**WHAT THE EXERCISE ASKS**: Please repeat every entry exactly as written, but skip the pictures.

Before and after images:

○ ○ ○ ○ ○

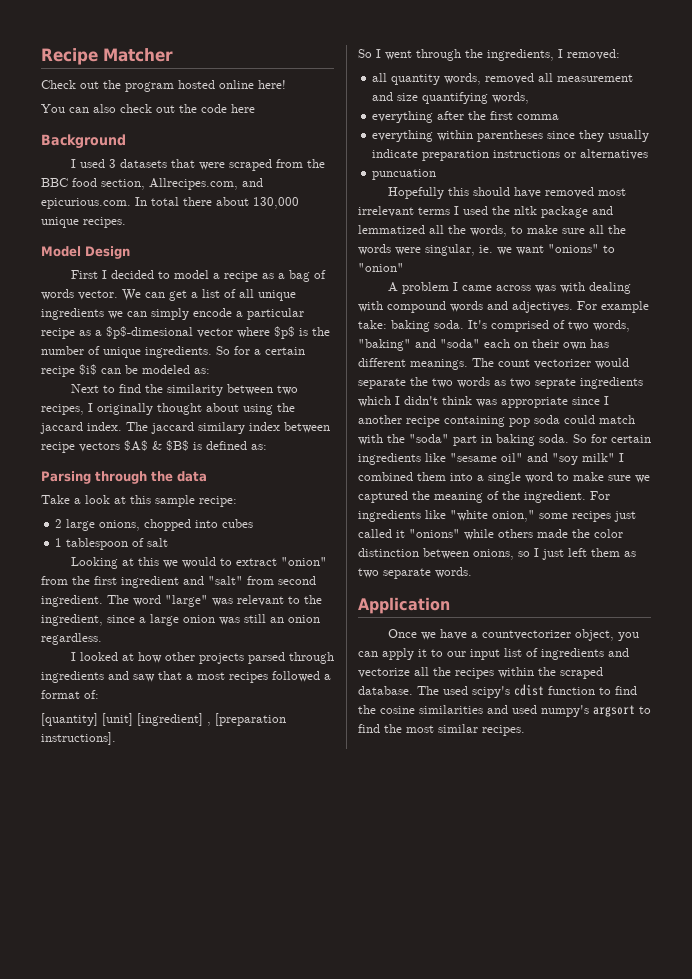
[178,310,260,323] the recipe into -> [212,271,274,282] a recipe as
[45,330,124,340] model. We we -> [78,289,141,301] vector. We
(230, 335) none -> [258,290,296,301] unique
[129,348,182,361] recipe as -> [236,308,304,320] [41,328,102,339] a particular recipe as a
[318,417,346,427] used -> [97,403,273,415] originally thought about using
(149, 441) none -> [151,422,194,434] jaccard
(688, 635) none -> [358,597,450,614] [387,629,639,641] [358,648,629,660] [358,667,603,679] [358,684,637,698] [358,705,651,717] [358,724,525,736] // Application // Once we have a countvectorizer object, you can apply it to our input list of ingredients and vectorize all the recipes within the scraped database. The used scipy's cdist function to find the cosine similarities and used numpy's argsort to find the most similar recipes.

○ ○ ○ ○ ○

**COMPLETED EXERCISE**:
[178,310,260,323] the recipe into -> [212,271,274,282] a recipe as
[45,330,124,340] model. We we -> [78,289,141,301] vector. We
(230, 335) none -> [258,290,296,301] unique
[129,348,182,361] recipe as -> [236,308,304,320] [41,328,102,339] a particular recipe as a
[318,417,346,427] used -> [97,403,273,415] originally thought about using
(149, 441) none -> [151,422,194,434] jaccard
(688, 635) none -> [358,597,450,614] [387,629,639,641] [358,648,629,660] [358,667,603,679] [358,684,637,698] [358,705,651,717] [358,724,525,736] // Application // Once we have a countvectorizer object, you can apply it to our input list of ingredients and vectorize all the recipes within the scraped database. The used scipy's cdist function to find the cosine similarities and used numpy's argsort to find the most similar recipes.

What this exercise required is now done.